Success! (Precisely)
dsimcha
dsimcha at yahoo.com
Fri Oct 30 09:37:59 PDT 2009
== Quote from Denis Koroskin (2korden at gmail.com)'s article
> On Fri, 30 Oct 2009 08:08:10 +0300, dsimcha <dsimcha at yahoo.com> wrote:
> > After a few evenings of serious hacking, I've integrated precise heap
> > scanning
> > into the GC. Right now, I still need to test it better and debug it,
> > but it
> > at least basically works. I also still need to write the templates to
> > generate bit masks at compile time, but this is a simple matter of
> > programming.
> >
> > A few things:
> >
> > 1. Who knows how to write some good stress tests to make sure this
> > works?
> >
> > 2. I'm thinking about how to write the bitmask templates. In the next
> > release of DMD, when static arrays are value types and returnable from
> > functions, will they be returnable from functions in CTFE?
> >
> > 3. new only takes RTTI. It is not a template. Unless RTTI gets
> > bitmasks in
> > the format I created (which I'll document once I clean things up and
> > release,
> > but has only deviated slightly from what I had talked about here), stuff
> > allocated using it won't be able to take advantage of precise heap
> > scanning.
> > The default bitmask, if none is provided, uses good (bad) old-fashioned
> > conservative scanning unless the entire block has no pointers, in which
> > case
> > it isn't scanned. This means that we have all the more incentive to
> > replace
> > new with a template of some kind.
> >
> > 4. I solved the static array problem, but the solution required using
> > up one
> > of the high-order bits. We have at least one more to play with in my
> > bitmask
> > scheme, because I'm storing things by word offsets, not byte offsets,
> > since
> > the GC isn't supposed to work with misaligned pointers anyhow. This
> > leaves
> > one more bit before we start limiting T.sizeof to less than full address
> > space
> > (on 32-bit, where a word is 4 bytes). I think it needs to be reserved
> > for
> > pinning, in case a copying collector ever gets implemented. If we're
> > willing
> > to not let any precisely scanned object have a T.sizeof of more than
> > half the
> > address space (a ridiculously minor limitation; this does not limit the
> > size
> > of arrays, only the size of classes and the elements of an array), we
> > could
> > throw in a third bit for weak references.

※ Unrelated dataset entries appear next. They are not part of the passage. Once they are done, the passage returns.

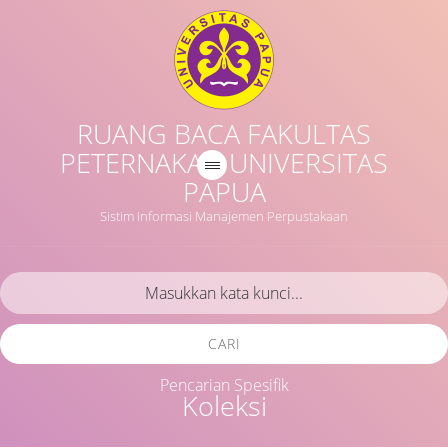
RUANG BACA FAKULTAS
PETERNAKAN UNIVERSITAS
PAPUA
Sistim Informasi Manajemen Perpustakaan
CARI
Pencarian Spesifik
Koleksi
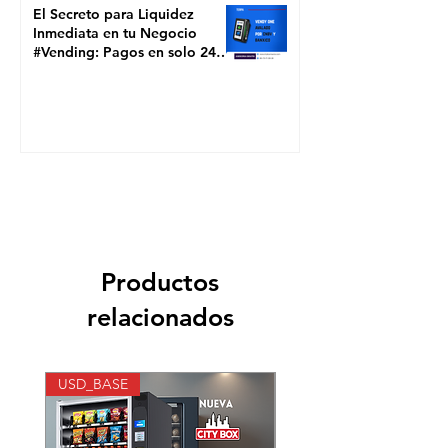
El Secreto para Liquidez
Inmediata en tu Negocio
#Vending: Pagos en solo 24
Horas con TERPA SOLUTIONS
Productos
relacionados
USD_BASE
Gama Alta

> Blaze (http://www.dsource.org/projects/blaze) is often suggested for
> stress-testing the GC. Probably, because it does huge amount of dynamic
> allocations, while total amount of memory consumed is about the same.
> Worth a note, it's for D1/Tango, but you said you were going to port it to
> Tango, too, so it may be better to start with Tango (because there are a
> lot more code written against Tango and you get instant user feedback) and
> then port it to druntime. If not a performance test, it may be a good
> correctness test (so that you don't collect memory which is still
> referenced).
Clarification: I didn't say **I** was going to port this to Tango. I've been
targeting D2/druntime all along. A Tango port is not out of the question if the
port ends up being fairly trivial and the Tango devs are ok with breaking
backwards compatibility, at least at the binary level. However, if the port is
non-trivial then it's unlikely that I'll do it since I don't use D1 and, if Tango
ever gets ported to D2 it will run on top of druntime. I just said that if
**someone else** cares enough to port this to Tango, it shouldn't be terribly
hard, since druntime is basically the Tango runtime.